After the check in and more questions, which are considerably difficult to answer while heavily intoxicated. I was taken to get an ultrasound of the leg. Barely awake on the hospital, wheelie bed, the tech began using the machine and its cool jelly to examine my left leg. I somehow heard through the drug induced fog, "How old are you?" The tech said it again, and I answered. She left the room and got the doctor that reads the ultrasound (whatever they are called). But next thing I remember I was being checked into the hospital room.
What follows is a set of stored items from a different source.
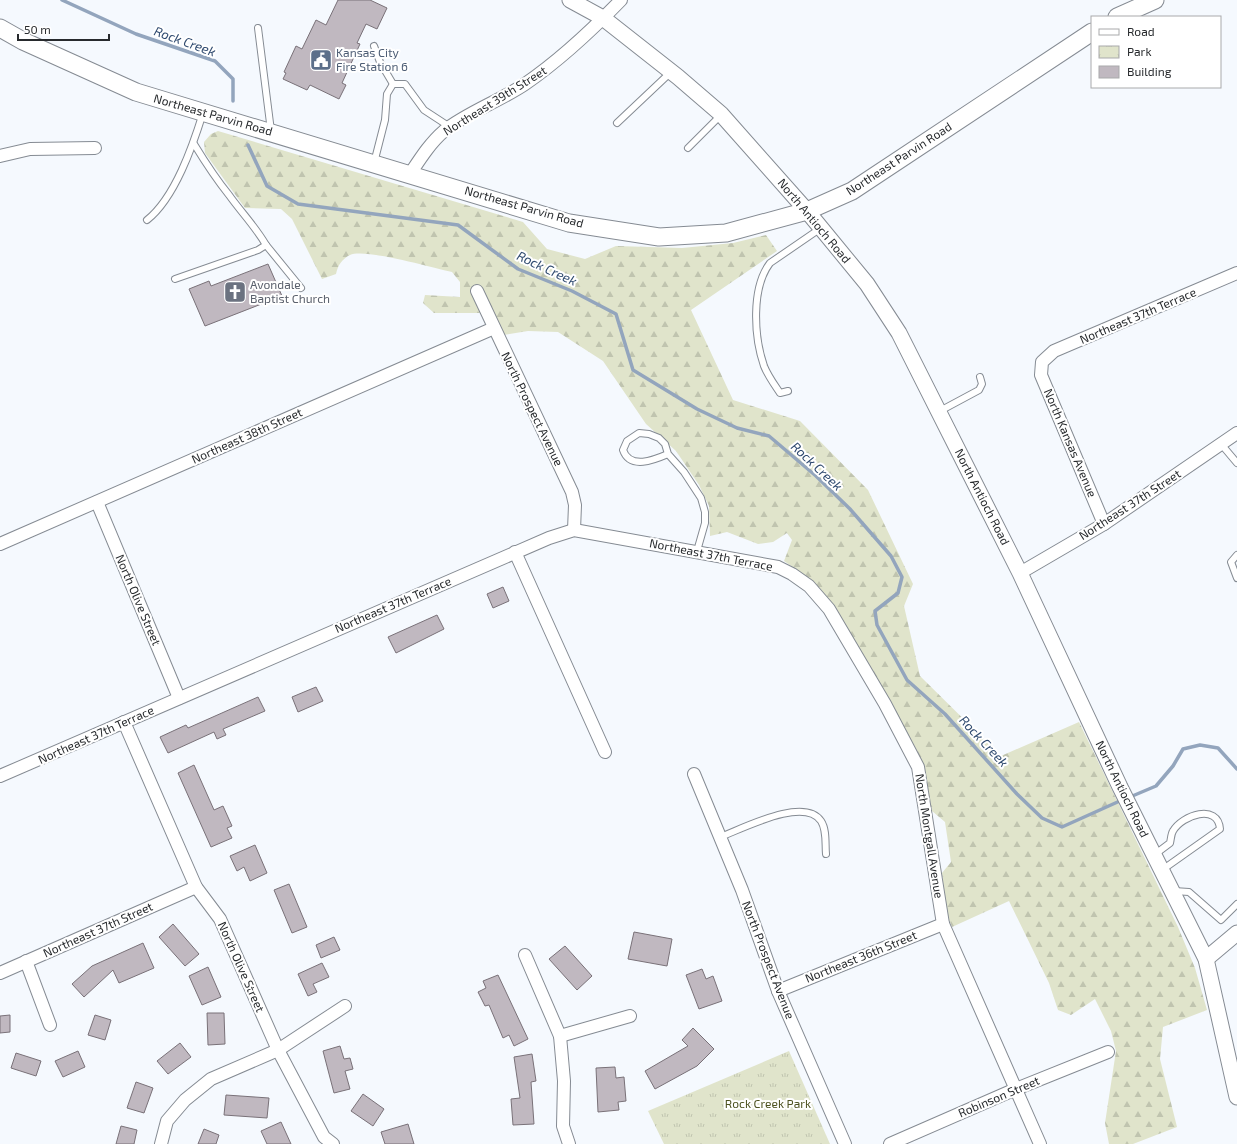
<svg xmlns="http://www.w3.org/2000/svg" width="1237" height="1144" viewBox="0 0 1237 1144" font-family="'Exo 2',sans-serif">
	<defs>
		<pattern id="forest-firs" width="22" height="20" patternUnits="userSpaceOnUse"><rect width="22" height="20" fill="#e0e4cb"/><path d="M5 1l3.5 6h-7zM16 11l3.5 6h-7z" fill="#c0c4af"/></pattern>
		<pattern id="park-tufts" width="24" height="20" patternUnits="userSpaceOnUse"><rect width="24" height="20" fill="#e0e4cb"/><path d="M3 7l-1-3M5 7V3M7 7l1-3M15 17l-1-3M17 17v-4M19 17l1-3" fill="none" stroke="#c0c4af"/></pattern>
	</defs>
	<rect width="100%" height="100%" fill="#f5f9fe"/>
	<path fill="url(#forest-firs)" d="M218 131 523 222 547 249 585 259 616 246 682 248 733 243 766 235 777 251 691 310 733 400 800 421 868 490 913 584 904 606 920 676 1001 756 1079 722 1178 927 1195 968 1207 1010 1163 1027 1160 1059 1177 1127 1133 1144H1109L1105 1123 1116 1051 1111 1031 1095 999 1071 1015 1058 1010 1049 983 1009 901 952 927 947 915 942 873 951 862 945 822 932 811 923 767 915 747 833 605 813 581 784 561 792 540 787 533 773 542 758 544 727 532 710 536 709 506 699 485 676 451 646 424 603 361 558 332 528 331 503 335 492 313H434L423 303 425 295 460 297V282L452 272C433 268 365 248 350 255 342 259 338 265 336 274L322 279 292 219 281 209 245 208 205 153 204 142 211 134Z"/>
	<path fill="url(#park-tufts)" d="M789 1051 830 1144H664L648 1111Z"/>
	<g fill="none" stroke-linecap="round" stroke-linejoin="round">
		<g stroke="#93a5bd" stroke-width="3.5">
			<path d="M62 0 136 34 215 61 233 79V101"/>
			<path d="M248 145 267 186 298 204 458 225 518 269 572 291 616 314 633 370 697 409 737 428 769 436 816 476 850 509 891 556 902 577 898 593 875 611 877 625 907 680 945 714 1017 794 1042 818 1062 827 1122 800"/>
			<path d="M1130 797 1156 786 1173 766 1183 749 1200 745 1218 748 1237 769"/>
		</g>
	</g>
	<g fill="#c0b8c0" stroke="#797178">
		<path d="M338 0H370L387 8 377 29 366 24 357 43 360 44 342 83 346 85 339 99 310 85 307 90 283 79 286 73 284 72 296 46 302 49 316 20 326 25Z"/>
		<path d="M268 264 282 296 205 326 189 289 209 281 211 286Z"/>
		<path d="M503 587 509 601 493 608 487 594Z"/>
		<path d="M437 615 444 629 396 653 388 637Z"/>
		<path d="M316 687 323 701 298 712 292 697Z"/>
		<path d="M258 697 265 711 223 729 226 735 217 739 214 732 168 753 160 737 186 725 188 728Z"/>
		<path d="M194 765 214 810 223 806 232 826 227 828 232 838 211 847 178 773Z"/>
		<path d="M255 845 267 873 250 881 244 867 237 871 230 856Z"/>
		<path d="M289 884 307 927 292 933 274 890Z"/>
		<path d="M173 924 199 954 185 966 159 937Z"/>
		<path d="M634 932 672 939 667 966 628 959Z"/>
		<path d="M334 937 340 950 321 958 316 945Z"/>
		<path d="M143 943 154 968 119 983 113 970 84 997 72 984 92 966Z"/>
		<path d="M565 946 592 976 577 990 549 959Z"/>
		<path d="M322 963 329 977 313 984 317 992 308 996 298 974Z"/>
		<path d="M208 967 221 997 202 1005 189 976Z"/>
		<path d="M702 969 706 979 713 976 722 1001 699 1009 686 975Z"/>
		<path d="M498 975 528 1039 514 1046 509 1035 503 1038 489 1005 485 1006 478 992 486 988 483 981Z"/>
		<path d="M207 1013H224L225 1044 208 1045Z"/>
		<path d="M10 1015V1032L0 1033V1016Z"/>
		<path d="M95 1015 111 1020 105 1040 88 1035Z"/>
		<path d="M693 1028 714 1049 697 1066 655 1089 645 1071 688 1046 682 1040Z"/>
		<path d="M180 1043 191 1057 168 1074 157 1061Z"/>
		<path d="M340 1046 344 1059 350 1058 353 1069 345 1071 350 1089 334 1093 323 1051Z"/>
		<path d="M78 1051 85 1067 63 1077 55 1061Z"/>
		<path d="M16 1053 41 1061 36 1076 11 1068Z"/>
		<path d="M532 1054 536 1081 531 1082 534 1124 513 1125 511 1099 520 1098 514 1057Z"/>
		<path d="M615 1067 616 1078 624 1077 626 1101 618 1102 619 1110 598 1112 596 1068Z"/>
		<path d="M136 1082 153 1088 144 1113 127 1108Z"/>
		<path d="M363 1094 384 1109 373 1126 351 1111Z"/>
		<path d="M226 1095 269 1098 267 1118 224 1115Z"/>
		<path d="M281 1122 291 1144H267L261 1131Z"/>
		<path d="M408 1124 414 1144H385L381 1132Z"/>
		<path d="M121 1126 137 1130 134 1144H116Z"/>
		<path d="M204 1129 219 1135 216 1144H198Z"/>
	</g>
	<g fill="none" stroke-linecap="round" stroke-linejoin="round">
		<g stroke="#858b93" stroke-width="8">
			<g id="service">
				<path d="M258 28 271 131"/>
				<path d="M374 46 380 62 393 84"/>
				<path d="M617 123 671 72"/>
				<path d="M688 148 721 115"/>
				<path d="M374 163 385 120 387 94 393 84H405L424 110 450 127"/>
				<path d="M147 220C175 198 193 145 203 113"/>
				<path d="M266 245 301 288"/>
				<path d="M175 279 258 250 266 245C255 226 241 212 229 195 216 179 205 162 194 144"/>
				<path d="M788 391 780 393C774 384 768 376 764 366 754 337 751 288 770 263L821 228"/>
				<path d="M938 412 979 390 982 384 980 377"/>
				<path d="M1221 444 1237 463"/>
				<path d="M668 454C654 460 630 470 623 450L627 441 639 433 649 434 659 438 665 444 668 454 684 472 701 498 705 512V523L697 551"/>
				<path d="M1237 555 1231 562 1237 578"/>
				<path d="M720 837C742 829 804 796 821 821 827 830 825 844 826 854"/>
				<path d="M1154 855 1170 843C1171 839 1171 834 1173 831 1182 815 1218 803 1220 829L1162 870"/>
				<path d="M1174 891 1189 892 1221 920 1237 904"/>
			</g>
		</g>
		<g stroke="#858b93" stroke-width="14">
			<g id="minor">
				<path d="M0 156 30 149 95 148"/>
				<path d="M410 174C420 159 430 143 444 131 466 113 500 101 525 84 560 60 591 31 621 0"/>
				<path d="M477 291 572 492 575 505 574 530"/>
				<path d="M97 502 179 698"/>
				<path d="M1104 524 1041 375 1042 362 1054 351 1237 273"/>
				<path d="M0 544 494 328"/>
				<path d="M515 552 605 752"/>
				<path d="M1020 573 1104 524 1237 433"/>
				<path d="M124 722 196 887 220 919 278 1050 324 1137 333 1144"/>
				<path d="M694 774 742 890 778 991 845 1144"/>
				<path d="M0 776 549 538 574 530 778 567 792 574 809 586 829 609 885 704 918 767 943 924 1040 1144"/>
				<path d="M525 955 560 1036 564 1081 563 1126 569 1144"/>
				<path d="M26 961 50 1025"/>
				<path d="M0 973 196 887"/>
				<path d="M778 991 943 924"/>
				<path d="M560 1036 630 1016"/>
				<path d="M161 1144 167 1121 185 1100 211 1079 278 1050 345 1006"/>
				<path d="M890 1144 1016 1089 1108 1052"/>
			</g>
		</g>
		<g stroke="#858b93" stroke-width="17">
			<g id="tertiary">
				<path d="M570 0 603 18 678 77 721 114 807 211 867 284 899 333 1020 573 1120 787 1206 959 1237 1097"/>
				<path d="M1206 959 1237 933"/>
			</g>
		</g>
		<g stroke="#858b93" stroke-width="19">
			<g id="secondary">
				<path d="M1117 17 1155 0"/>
				<path d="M0 28 23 41 136 92 569 223 659 237 726 233 807 211 852 191 1092 32"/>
			</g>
		</g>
		<use href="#service" stroke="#fff" stroke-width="6"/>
		<use href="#minor" stroke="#fff" stroke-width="12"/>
		<use href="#tertiary" stroke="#fff" stroke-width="15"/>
		<use href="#secondary" stroke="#fff" stroke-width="17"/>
	</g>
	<defs>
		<g id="civic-square" transform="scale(1.15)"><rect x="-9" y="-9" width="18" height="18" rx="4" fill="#5c6f8a" stroke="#fff"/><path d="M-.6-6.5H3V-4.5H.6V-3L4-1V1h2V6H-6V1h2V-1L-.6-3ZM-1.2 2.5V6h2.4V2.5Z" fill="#fff"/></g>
		<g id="church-square" transform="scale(1.15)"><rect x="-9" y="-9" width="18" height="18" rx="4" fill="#6b7280" stroke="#fff"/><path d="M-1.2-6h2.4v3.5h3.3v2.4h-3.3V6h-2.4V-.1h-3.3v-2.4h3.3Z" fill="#fff"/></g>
	</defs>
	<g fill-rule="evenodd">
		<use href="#civic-square" x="321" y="60"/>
		<use href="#church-square" x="235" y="292"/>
	</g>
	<g text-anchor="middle" stroke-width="4" stroke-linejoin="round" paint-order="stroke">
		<g font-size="12" fill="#4e5e75" stroke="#fff" text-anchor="start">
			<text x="336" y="57">Kansas City<tspan x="336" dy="14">Fire Station 6</tspan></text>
		</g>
		<g font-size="12" fill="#272a2d" stroke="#fff">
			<text transform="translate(495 101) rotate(-32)" y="4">Northeast 39th Street</text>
			<text transform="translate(213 115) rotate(16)" y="4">Northeast Parvin Road</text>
			<text transform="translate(899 159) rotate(-33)" y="4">Northeast Parvin Road</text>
			<text transform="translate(524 207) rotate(16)" y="4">Northeast Parvin Road</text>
			<text transform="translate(814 221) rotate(50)" y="4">North Antioch Road</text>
			<text transform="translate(1138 316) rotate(-23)" y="4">Northeast 37th Terrace</text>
			<text transform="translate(532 409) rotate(64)" y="4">North Prospect Avenue</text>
			<text transform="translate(247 436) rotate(-24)" y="4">Northeast 38th Street</text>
			<text transform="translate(1070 443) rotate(67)" y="4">North Kansas Avenue</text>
			<text transform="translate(982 497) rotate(63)" y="4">North Antioch Road</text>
			<text transform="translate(1130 505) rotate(-33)" y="4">Northeast 37th Street</text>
			<text transform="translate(711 555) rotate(11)" y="4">Northeast 37th Terrace</text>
			<text transform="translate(138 600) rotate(67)" y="4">North Olive Street</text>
			<text transform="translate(393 605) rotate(-23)" y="4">Northeast 37th Terrace</text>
			<text transform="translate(96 735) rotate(-24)" y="4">Northeast 37th Terrace</text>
			<text transform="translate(1122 789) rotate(64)" y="4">North Antioch Road</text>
			<text transform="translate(929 836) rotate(81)" y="4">North Montgall Avenue</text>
			<text transform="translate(98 930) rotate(-24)" y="4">Northeast 37th Street</text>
			<text transform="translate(861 957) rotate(-22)" y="4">Northeast 36th Street</text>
			<text transform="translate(768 960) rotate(69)" y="4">North Prospect Avenue</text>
			<text transform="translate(241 967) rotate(66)" y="4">North Olive Street</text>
			<text transform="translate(999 1097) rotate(-23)" y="4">Robinson Street</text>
		</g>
		<g font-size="12" fill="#5b616d" stroke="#fff" text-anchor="start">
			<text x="250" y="289">Avondale<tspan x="250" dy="14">Baptist Church</tspan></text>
		</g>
		<g font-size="12" fill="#4d5221" stroke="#fff">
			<text x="768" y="1108">Rock Creek Park</text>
		</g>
		<g font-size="13" font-style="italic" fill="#304b70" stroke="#fff">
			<text transform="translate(185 41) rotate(20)" y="5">Rock Creek</text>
			<text transform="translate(547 268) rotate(25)" y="5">Rock Creek</text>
			<text transform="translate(817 466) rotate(43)" y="5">Rock Creek</text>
			<text transform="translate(984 741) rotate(47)" y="5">Rock Creek</text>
		</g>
	</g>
	<rect x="1091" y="16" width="130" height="72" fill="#ffffff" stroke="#a9aaab"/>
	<rect x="1099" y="29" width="20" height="6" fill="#ffffff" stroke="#a9aaab"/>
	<text x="1127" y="36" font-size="12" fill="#272a2d">Road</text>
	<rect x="1099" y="46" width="20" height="12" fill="url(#park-tufts)" stroke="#a9aaab"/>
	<text x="1127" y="56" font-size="12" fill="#272a2d">Park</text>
	<rect x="1099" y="66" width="20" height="12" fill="#c0b8c0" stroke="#a9aaab"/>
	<text x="1127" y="76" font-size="12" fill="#272a2d">Building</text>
	<path d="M18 34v6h91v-6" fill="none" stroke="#272a2d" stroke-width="2"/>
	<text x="24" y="34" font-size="12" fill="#272a2d" stroke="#ffffff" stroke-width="3" paint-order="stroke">50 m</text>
</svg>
Now, with a three doctor team, they asked more questions about whether I was sedentary, whether I had been on long plane trips, or on long car rides. The answer was, of course, No, I was training for a marathon, no and no. Well, it turned out that I had a massive deep vein thrombosis clot in my upper left thigh. The clot began about 5 inches above my knee and stretched to the top of my thigh, almost in the groin area. Apparently, having such a condition, where the individual is not sedentary, and without the long car or plane trips, is pretty rare, even with the birth control pills and smoking combo. After a barrage of blood tests they found the culprit.

It turns out that I have a genetic blood disorder/mutation called Factor Five Leiden. Apparently 20% of Caucasian persons in the world have one allele or are heterozygous factor five. I on the other hand have two alleles, from each parent or, I am homozygous factor five. Less than 1% of everyone in the world has the homozygous factor five mutation. I am apparently terribly lucky.
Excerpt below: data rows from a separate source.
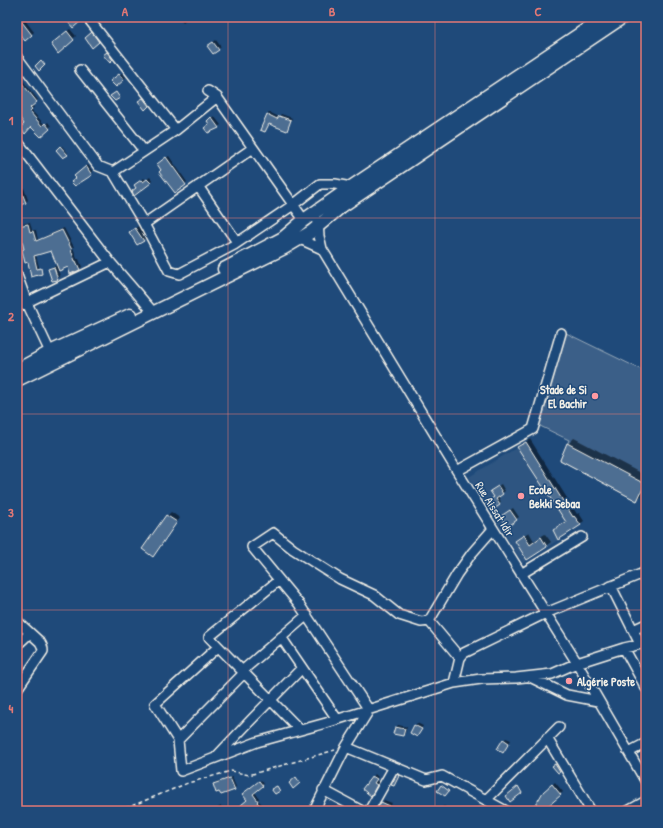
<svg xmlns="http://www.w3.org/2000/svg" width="663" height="828" font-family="'Patrick Hand',sans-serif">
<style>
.built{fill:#2d5581}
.grass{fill:#3a5f88;stroke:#97a8b8}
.shadow{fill:#0007}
.building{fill:#4d6e92;stroke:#f4f1e8}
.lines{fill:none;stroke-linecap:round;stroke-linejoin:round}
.minor-casing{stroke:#f4f1e8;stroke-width:12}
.major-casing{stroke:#f4f1e8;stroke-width:15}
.path{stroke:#f4f1e8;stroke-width:1.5;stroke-dasharray:4 3;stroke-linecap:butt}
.minor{stroke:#1f4a7a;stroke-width:9}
.major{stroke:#1f4a7a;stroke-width:12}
.grid{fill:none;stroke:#e27875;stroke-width:1;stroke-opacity:0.55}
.poi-dot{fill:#ff9aa2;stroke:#1f4a7a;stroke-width:1.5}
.labels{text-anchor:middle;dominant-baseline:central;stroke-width:3;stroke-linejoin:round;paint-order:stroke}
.poi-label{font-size:12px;font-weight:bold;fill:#f4f1e8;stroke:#1f4a7a;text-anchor:start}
.street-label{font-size:12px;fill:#f4f1e8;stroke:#1f4a7a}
.neatline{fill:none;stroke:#e27875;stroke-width:1.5}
.grid-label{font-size:13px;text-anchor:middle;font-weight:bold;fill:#e27875}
</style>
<rect width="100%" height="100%" fill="#1f4a7a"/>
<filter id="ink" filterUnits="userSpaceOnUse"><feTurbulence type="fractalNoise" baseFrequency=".025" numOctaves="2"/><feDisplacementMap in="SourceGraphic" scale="8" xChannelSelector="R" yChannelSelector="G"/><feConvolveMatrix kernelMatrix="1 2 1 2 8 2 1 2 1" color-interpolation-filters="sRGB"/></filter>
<g filter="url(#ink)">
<path class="built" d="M526,442L581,525L523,563L469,477Z"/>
<path class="grass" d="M564,332L646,372V482L637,501L560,460L569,440L538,425Z"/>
<path class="shadow" d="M180,17H189L183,22L180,18Z
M25,20L34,32L32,34L17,29V27Z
M70,29L76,36L58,52L55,42Z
M94,31L101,39L98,41L89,35Z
M216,40L221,47L213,53L211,44Z
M110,50L115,57L110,62L107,52Z
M18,71L22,76L20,77L38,100L32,105L34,107L31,110L45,125L48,122L51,126L41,136L32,126L26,124L17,111V72Z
M122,73L126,77L116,86L112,81Z
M146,96L151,103L145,108L142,99Z
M269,112L279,117L281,114L292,118L288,128L286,129L269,123L265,131L261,129Z
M214,116L221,125L209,132L210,119Z
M62,146L68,153L63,157L57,150Z
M169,156L187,182L185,184L162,170L160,162Z
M88,165L93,172L91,174L77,178L75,176Z
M150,177L152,180L150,183L137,188L138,183L144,178L146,180Z
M24,188L28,200L26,202L17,205V190Z
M30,222L32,230H36L38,240L64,228L74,247H73L77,259H79L82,267L79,269L69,266L58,270L60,276L57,279L50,269L52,267L58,265L52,250L36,255L40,271L38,273L28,261L23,250L25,248L19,226L22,224Z
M138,226L146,238L143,240L133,230Z
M574,438L646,476V487L643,494L637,500L568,444Z
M530,439L577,514L579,513L584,521L580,524L554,531L566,521L518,447Z
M501,484L505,491L498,496L501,502L499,505L495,497L494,489Z
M513,508L519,517L508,525L502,516Z
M171,512L180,518L153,555L167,516Z
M529,532L534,541L545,534L551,542L528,559L521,537Z
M417,723L423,726L417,736L411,732Z
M398,725L407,727L405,733L403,735L396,728Z
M506,738L511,740L505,749L504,740Z
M557,764L561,770L559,772L554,766Z
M400,773H401L396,783L394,785L397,775Z
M375,774L378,777L376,780L379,782L373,792L364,789Z
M232,777L236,787L234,789L214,784L216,782Z
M261,780L264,784L255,792L259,798L258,800L268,811H256L248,800L245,792Z
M555,782L563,792L549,804L565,811H533L548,789Z
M384,800L392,803L388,811H379L382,803Z
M489,805L500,811H484Z
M221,806L224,811H213Z
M444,806L448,809L447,811H437Z
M194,807L196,811H186Z
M300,808L302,811H295Z"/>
<path class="building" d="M64,17H81L82,20L73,28Z
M22,22L32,35L25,41L17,31V26Z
M67,31L74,40L58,54L51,44Z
M92,32L99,42L92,48L85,38Z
M213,42L219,50L213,54L207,46Z
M107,52L113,60L110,63L103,55Z
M41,60L45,65L39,71L35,66Z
M119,74L124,80L116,87L110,81Z
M17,77L37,102L30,108L32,110L30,112L42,126L45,123L50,129L41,137L31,127L25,134L20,128L24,124L17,113Z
M116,92L120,98L115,101L110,96Z
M143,98L149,106L145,110L138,101Z
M267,114L277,119L279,116L291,120L287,131L269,124L265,132L260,130Z
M211,117L219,128L208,133L204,128L209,124L207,121Z
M60,146L68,155L63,158L56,150Z
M166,157L186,185L175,193L159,172L161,170L157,164Z
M86,166L92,175L75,186L71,182L76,178L74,176Z
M147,179L151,183L134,196L132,191L136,188L134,185L141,180L143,182Z
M17,180L26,203L17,206Z
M28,224L30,232L33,231L36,241L62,230L72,250H71L75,261H76L80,270L70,274L68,267L59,271L51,251L34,256L37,269L41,268L42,274L31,277L28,262L25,263L22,250L24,249L18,226Z
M135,228L144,241L137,245L129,232Z
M54,267L58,280L52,281L48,269Z
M526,442L573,517L574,516L581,525L558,540L553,530L566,522L517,447Z
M567,443L645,484L637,501L560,460Z
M498,486L503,494L496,499L500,505L491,511L486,503L494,497L490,491Z
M510,510L517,520L507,527L501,516Z
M166,515L177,522L153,557L142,549Z
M524,535L530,545L541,537L547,547L527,560L515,541Z
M414,725L422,729L417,737L410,733Z
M395,727L405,729L403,736L393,734Z
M503,739L509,743L503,753L497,749Z
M555,764L560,772L558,773L552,766Z
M397,774L399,776L394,786L391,785Z
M372,776L377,779L374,783L377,785L371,796L362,789Z
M296,777L300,783L293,789L289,783Z
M230,778L235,790L221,795L219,792L216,793L213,784Z
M259,781L263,786L253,794L258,801L257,802L265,811H245L241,805L247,800L242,794Z
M552,784L561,795L547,807L556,811H532L543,792Z
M441,785L449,791L445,796L437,791Z
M277,786L280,791L275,794L271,789Z
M518,786L522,793L510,802L506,796Z
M381,802L390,806L387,811H376Z"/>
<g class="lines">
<g class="minor-casing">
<path id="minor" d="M87,17L176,130
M17,57L98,166L113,172L143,222L169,271L179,274L234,245L293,205L320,184H335L351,187
M80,70L144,151
M208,91L217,97L304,220
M17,141L110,262L153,312
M113,172L176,130L217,97
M198,186L237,242
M311,216C320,220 318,227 319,236C320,240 321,244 322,249L457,471L577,663L646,782
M144,224L253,148
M297,236L300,239L322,249
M17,275L27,303L50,352
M17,307L110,262
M457,471L533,429L561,333
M521,574L582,537
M279,580L209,637L300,730
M611,586L640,644
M17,621L40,642C42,645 43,647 43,651L17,689
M633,630L646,624
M281,637L337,719
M17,645L30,633
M624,648L646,688
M460,658L429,621L457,574L472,553L493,529
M242,671L307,615
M244,673L178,740L181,771L257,742L326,723L454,683L481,679L516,678L552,674L577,663L624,648L646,643
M530,677L567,695L598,701
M454,683L460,658L464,653L546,613L646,572
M547,738L591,811
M178,740L155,704L218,647
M346,747L426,780L442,776L506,811
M629,752L646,743
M216,757L251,720L302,668
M323,790L362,811
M486,800L559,727
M314,811L346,747L369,710L299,604L252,547L273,533L293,549L340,579L374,595L399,615L421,622L429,621
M369,811L394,767
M628,811L646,801"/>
</g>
<g class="major-casing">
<path id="major" d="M224,269L283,238L304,220L351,187L605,17
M17,370L50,352L130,315
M17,380L284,248L311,232L342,206L623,17"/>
</g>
<path class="path" d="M119,811L188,783L231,771L249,775L335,750"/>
<use href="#minor" class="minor"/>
<use href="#major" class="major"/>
</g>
</g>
<path class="grid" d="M228,17V811M435,17V811M17,218H646M17,414H646M17,610H646"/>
<g class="poi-dot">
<circle cx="595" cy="396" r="4"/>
<circle cx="521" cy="496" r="4"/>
<circle cx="569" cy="681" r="4"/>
</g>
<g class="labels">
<g class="poi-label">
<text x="587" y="389" text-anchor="end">Stade de Si<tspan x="587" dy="14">El Bachir</tspan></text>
<text x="529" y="489">Ecole<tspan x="529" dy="14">Bekki Sebaa</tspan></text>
<text x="577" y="681">Algérie Poste</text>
</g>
<g class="street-label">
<text transform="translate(495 509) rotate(58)">Rue Aissat Idir</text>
</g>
</g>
<rect width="663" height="828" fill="none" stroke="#1f4a7a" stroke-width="44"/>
<rect x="22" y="22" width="619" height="784" class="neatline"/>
<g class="grid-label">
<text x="125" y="16">A</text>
<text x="332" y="16">B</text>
<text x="538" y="16">C</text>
<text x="11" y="125">1</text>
<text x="11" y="321">2</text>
<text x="11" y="517">3</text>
<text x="11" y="713">4</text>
</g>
</svg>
The truth of it all, the end of the story, is that I am actually very lucky. If I had not gone to the hospital in time I could have had other very bad complications. Often many people have a pulmonary embolism, where the clot breaks off and goes into the lungs. Or the clot could have broken off and gone to my heart or even my brain. I am very lucky that I received the fast advice of my unsure, but totally correct med school friend. Sometimes when I tell this story, as I often do, I forget how close I could have came to death. I am very lucky.